La risoluzione è stata approvata con 370 sì, 201 no e 84 astensioni. «Non è possibile fare di più con meno risorse. È un mito», ha detto il relatore per il bilancio, il deputato popolare rumeno Siegfried Mureșan, rivolgendosi ai paesi più preoccupati da un aumento della spesa. L’obiettivo del Parlamento, ha aggiunto, è di finanziare nuove priorità, come la difesa e la competitività, «continuando a garantire finanziamenti alle priorità tradizionali, ossia l’agricoltura, la pesca e la politica regionale».
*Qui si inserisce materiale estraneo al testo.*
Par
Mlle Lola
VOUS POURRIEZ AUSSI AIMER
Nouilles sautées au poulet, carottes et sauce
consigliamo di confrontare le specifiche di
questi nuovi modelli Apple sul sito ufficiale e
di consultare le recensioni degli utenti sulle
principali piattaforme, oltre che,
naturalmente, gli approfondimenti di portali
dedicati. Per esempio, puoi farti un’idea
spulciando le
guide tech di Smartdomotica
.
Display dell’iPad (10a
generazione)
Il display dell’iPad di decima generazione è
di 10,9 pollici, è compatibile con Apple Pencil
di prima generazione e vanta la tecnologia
In luglio dell’anno scorso, la Commissione europea aveva presentato una proposta di bilancio pari all’1,27% del reddito nazionale lordo, inclusa la spesa per il rimborso del NextGenerationEU, il pacchetto di aiuti da 800 miliardi di euro varato al momento dello scoppio della pandemia. La proposta del Parlamento europeo, resa nota ieri, vale l’1,27% del reddito nazionale lordo, ma esclude il rimborso del NGEU.
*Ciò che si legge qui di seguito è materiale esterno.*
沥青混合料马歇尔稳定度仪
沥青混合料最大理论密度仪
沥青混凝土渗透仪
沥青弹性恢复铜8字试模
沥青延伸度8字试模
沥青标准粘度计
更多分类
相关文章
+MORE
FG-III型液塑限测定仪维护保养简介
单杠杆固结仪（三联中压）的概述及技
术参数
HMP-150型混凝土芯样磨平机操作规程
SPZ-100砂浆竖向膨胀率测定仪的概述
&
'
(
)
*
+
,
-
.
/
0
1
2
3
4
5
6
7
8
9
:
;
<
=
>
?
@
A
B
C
«L’Unione europea deve affrontare nuove realità, nuove crisi, nuove responsabilità», ha detto in una conferenza stampa la presidente del Parlamento europea Roberta Metsola. Oltre ad aumentare l’ammontare del bilancio, Strasburgo propone di introdurre maggiore flessibilità nell’uso del denaro. «Se i paesi non vogliono aumentare il loro contributo nazionale al bilancio, cosa comprensibile viste le ristrettezze finanziarie, non ci resta che trovare nuove risorse», ha aggiunto l’eurodeputato Mureșan.

Il Parlamento europeo ha quindi proposto tre nuove fonti di gettito: un prelievo sulle attività digitali, un’imposta sulle transazioni in cripto-valute e un’imposta sui giochi online e sul gioco d’azzardo. È probabile che una tassa digitale a livello europeo incontri una forte opposizione da parte degli Stati Uniti, dove hanno sede la maggior parte delle grandi aziende tecnologiche, anche se prelievi sulle attività digitali sono già in vigore in alcuni paesi, tra cui l’Italia.